Simon Derricutt said...

Mike - AFAIK, Schrödinger waves are a superposition of wavelengths from a minimum wavelength to infinity, such that the composite wave is a packet in 3 dimensions. If instead the range of waves available to build the wave was restricted such that only waves with nodes at the Hubble radius (or other horizon) were allowed, there would be little visible difference to the resultant wavepacket. However, moving the horizon would make an instantaneous difference to the wavepacket, since the magnitude of the wave translates to the probability of finding the particle at any point and that probability will not be zero except at the Hubble radius. Thus information about the horizon in effect travels instantaneously.

With h/mv you're maybe thinking along the lines of the Compton wavelength, where the equivalent mass is treated as being a photon of that energy. Not quite the same thing. Instead, I'm suggesting that the Schrödinger wavefunction actually is not just a wave in a (mathematical and non-physical) probability function, but instead is the actual matter density at that point.
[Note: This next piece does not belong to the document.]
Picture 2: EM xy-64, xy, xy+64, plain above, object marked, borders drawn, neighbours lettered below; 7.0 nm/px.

If it is the actual matter, and those waves can overlap (as they must do) and add to the total matter density at any point, and if we speculate that the greater the density of the matter waves the slower time runs, then that gives a reason for gravity since time runs slower where the matter-waves overlap. The more the waves overlap, the slower time runs, and thus the potential energy in that volume reduces the closer the particles are to each other. This gives rise to an attractive force we identify as gravity. Thus gravity would not produce a slowing of time, but instead gravity would be caused by a slowing of time. Given the quantised nature of the available wavelengths, that would also quantise the gravitational force.

Note I'm proposing these ideas as seeds rather than fully-formed thinking, so they can be built on if useful and discarded if they aren't useful. Whereas a photon can carry momentum, I'm not at all sure that a continuous wave (Unruh wave) can. There is however evidence that we can send data along a coax faster than light (experimentally 5c to 8c) using an unterminated line, at the phase velocity rather than the group velocity, and this may explain the anomaly (to my mind, at least) where something like a bazooka balun can present a very high impedance to a signal before that signal has actually reached the point of high impedance. As such, it's conceivable that an EM wave such as the Unruh wave can indeed transfer information instantaneously, and is not limited to c.
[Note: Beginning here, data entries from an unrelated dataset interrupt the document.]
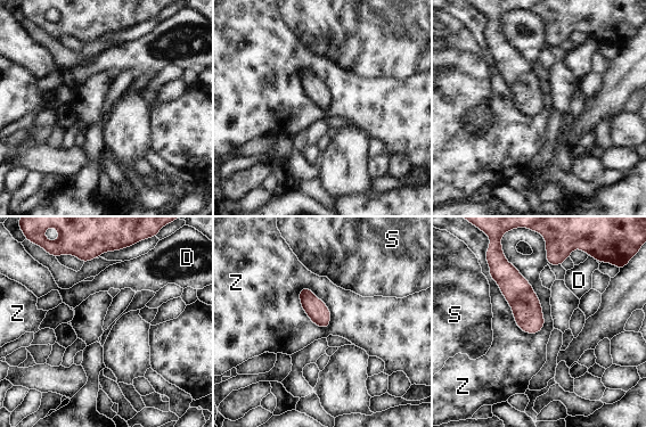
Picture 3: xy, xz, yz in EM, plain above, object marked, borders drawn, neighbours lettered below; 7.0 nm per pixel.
{"act": "leave", "each": {"D": "other", "S": "other", "Z": "other"}, "border": {"pic": 3, "px": [[504, 256], [539, 300], [537, 334]]}, "found": "none of them fits"}

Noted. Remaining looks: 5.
{"act": "look", "view": "3d", "um": 2, "pic": 1, "at": [918, 190], "why": "an open end"}

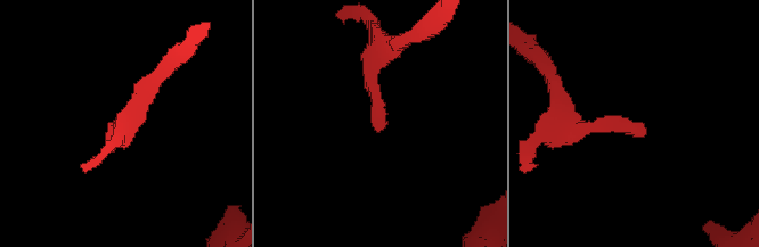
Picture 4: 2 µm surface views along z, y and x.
{"act": "look", "view": "em", "slice": "planes", "show": "borders", "pic": 4, "at": [378, 132], "why": "now the EM"}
As such, I'm chucking ideas at the wall and seeing which ones stick, in the hope that a different approach may trigger a better idea from someone else.

Bob said...

Lately, Woodward discovered his technique was dampening out the results and he now gets much bigger results. So big Woodward himself is skeptical. Time will tell if the results are all artifacts and Woodward himself is aware there still might be vibrational artifacts in the data but that if so, it would only be a component in his view. I do discount the vibrational claims by recent critics as the whole story. That narrative requires too many highly skilled experimenters to be wrong on numerous different experiments which is doubtful. And they don't explain the forth power scaling of the data with voltage.